HALIFAX, N.S.– Hundreds of employees gathered in the new Assembly Hall at the Halifax Shipyard this week to celebrate the start of production of the first Arctic Offshore Patrol ship (AOPS) for Canada. Delivery of the first HMCS Harry DeWolf-class ship is expected in 2018.
The ship is the first of up to 21 vessels that will renew Canada’s combatant fleet over the next 30 years under the National Shipbuilding Procurement Strategy. Irving Shipbuilding has built more than 80% of Canada’s current combatant ships.
“Today is a milestone we have all been anticipating. It is a great day to be a shipbuilder in Nova Scotia as we mark the beginning of this generational opportunity,” said Kevin McCoy, President of Irving Shipbuilding. “We’re doing this with the best team and the largest and most modern shipbuilding facility in North America. Our focus is on delivering the best value to Canada with a growing supply chain from coast to coast to coast.”
Production has begun on two units for the centre section of the first Arctic Offshore Patrol ship.

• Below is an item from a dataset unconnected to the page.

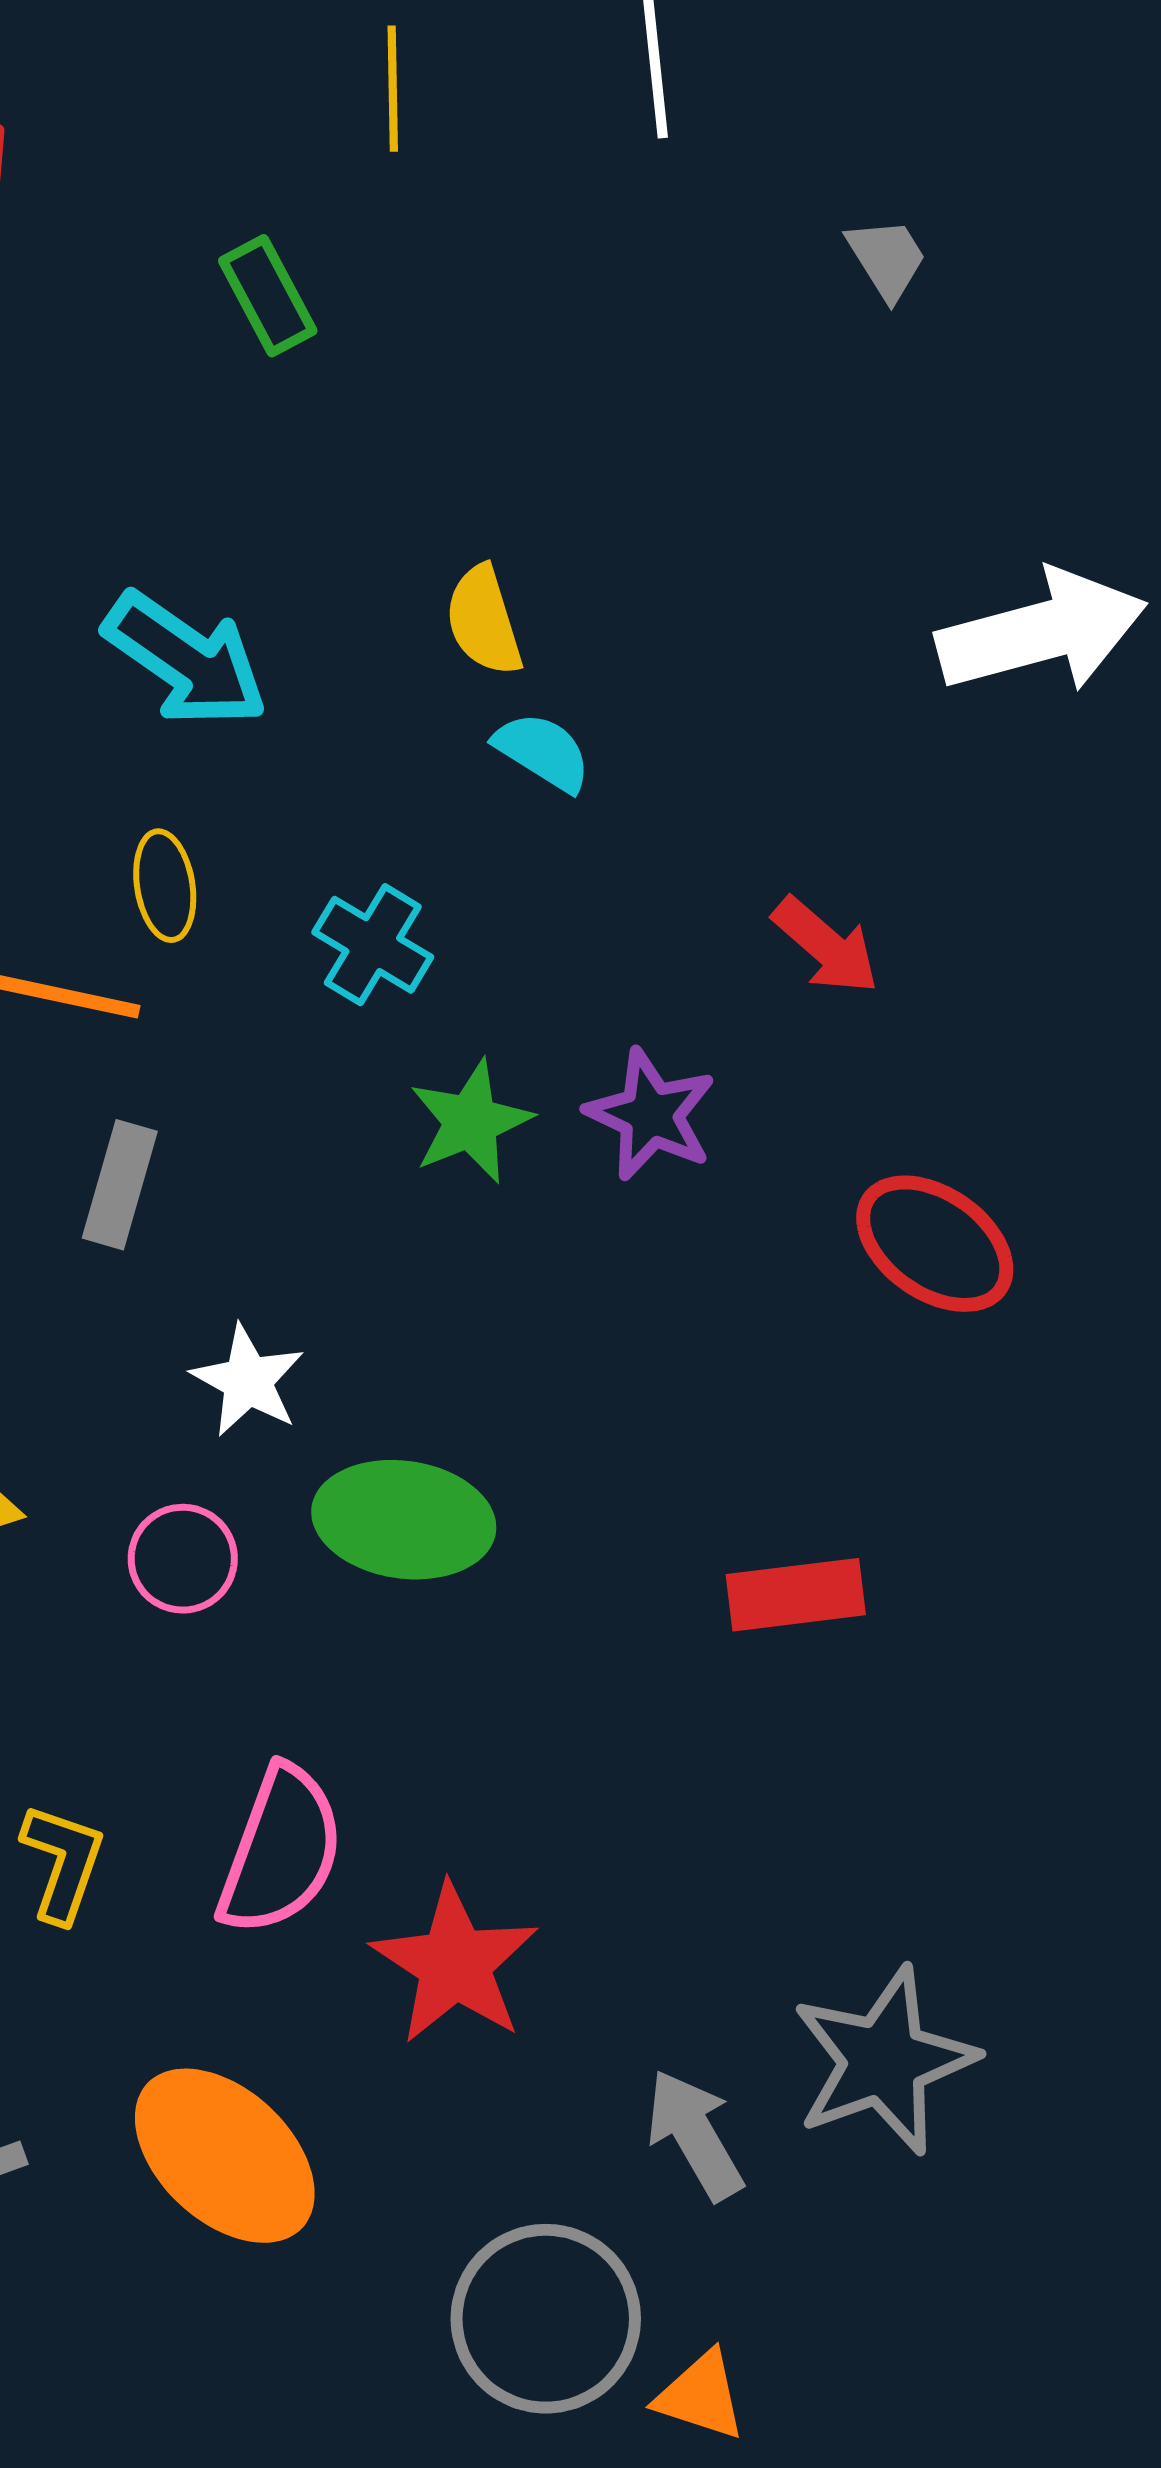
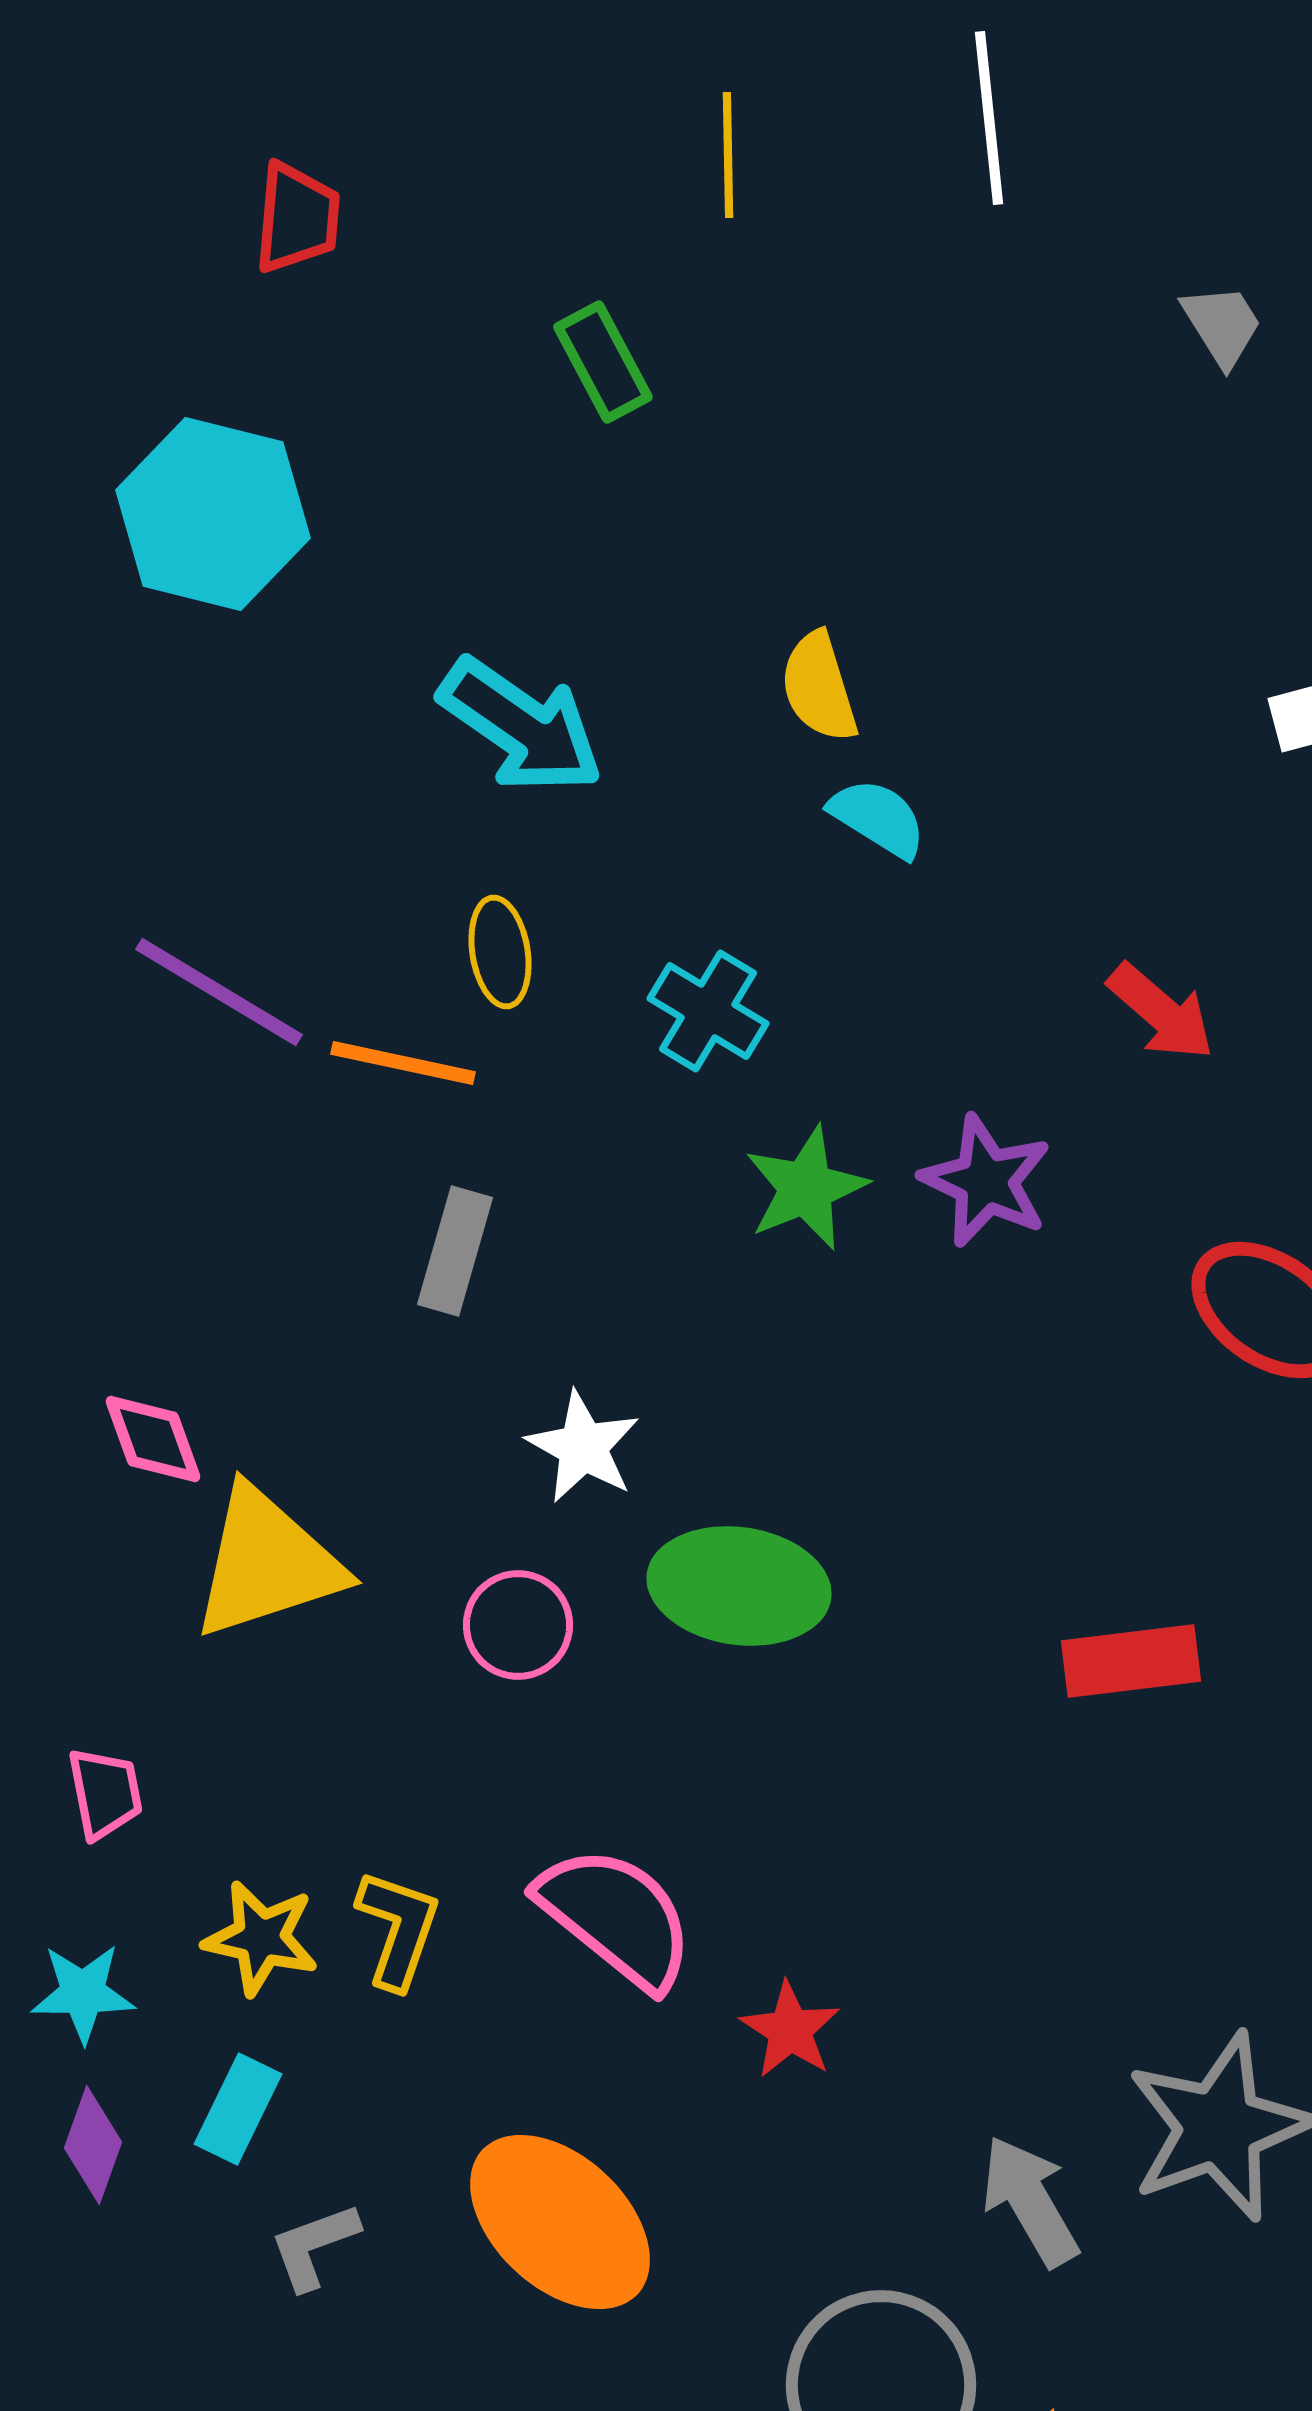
pink semicircle: (281, 1851) -> (616, 1917), turned -71
red star: (455, 1964) -> (790, 2030), size x0.6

Welders, pipefitters, marine fabricators and iron workers are among the trades involved in the process, using the new state-of-the-art panel line.

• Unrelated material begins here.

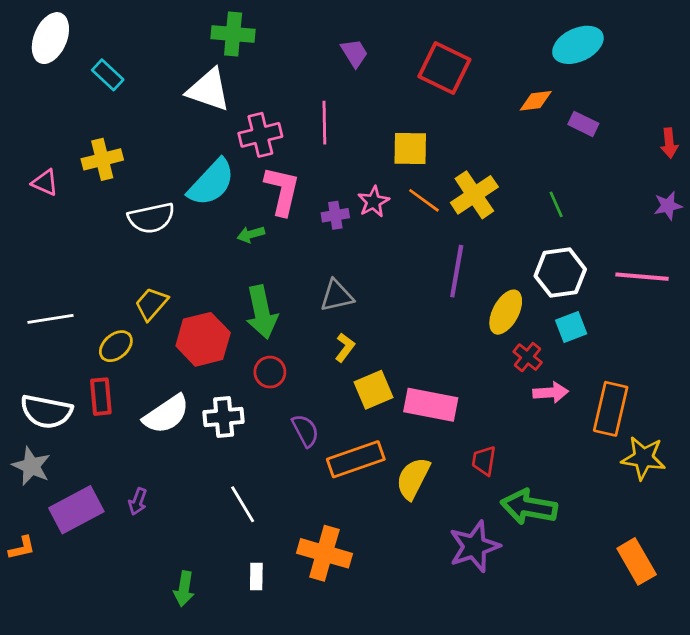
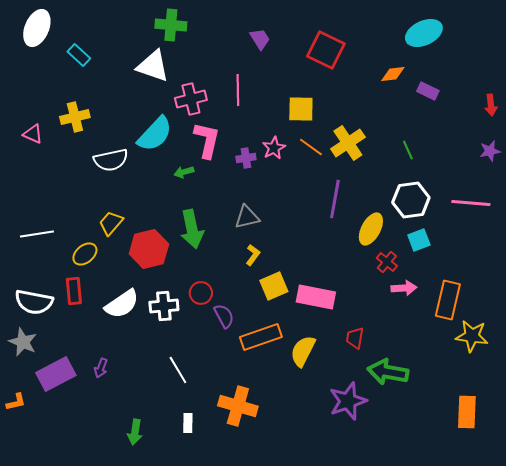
red circle: (270, 372) -> (201, 293), moved
orange rectangle: (637, 561) -> (467, 412), turned 32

All of the employees on the recall list have been contacted. Current direct employment at Marine Fabricators in Dartmouth (where steel is cut) and the Halifax Shipyard is about 900 direct employees (staff and hourly). Over the next two years, the workforce at both sites is expected to rise to 1600 direct employees with over 1000 directly employed on AOPS production. In addition, total employment at Irving Shipbuilding (all operations) is forecasted to rise to over 2500 direct employees at peak production of the larger Canadian Surface Combatant vessels that will replace Canada’s current fleet of Halifax Class frigates.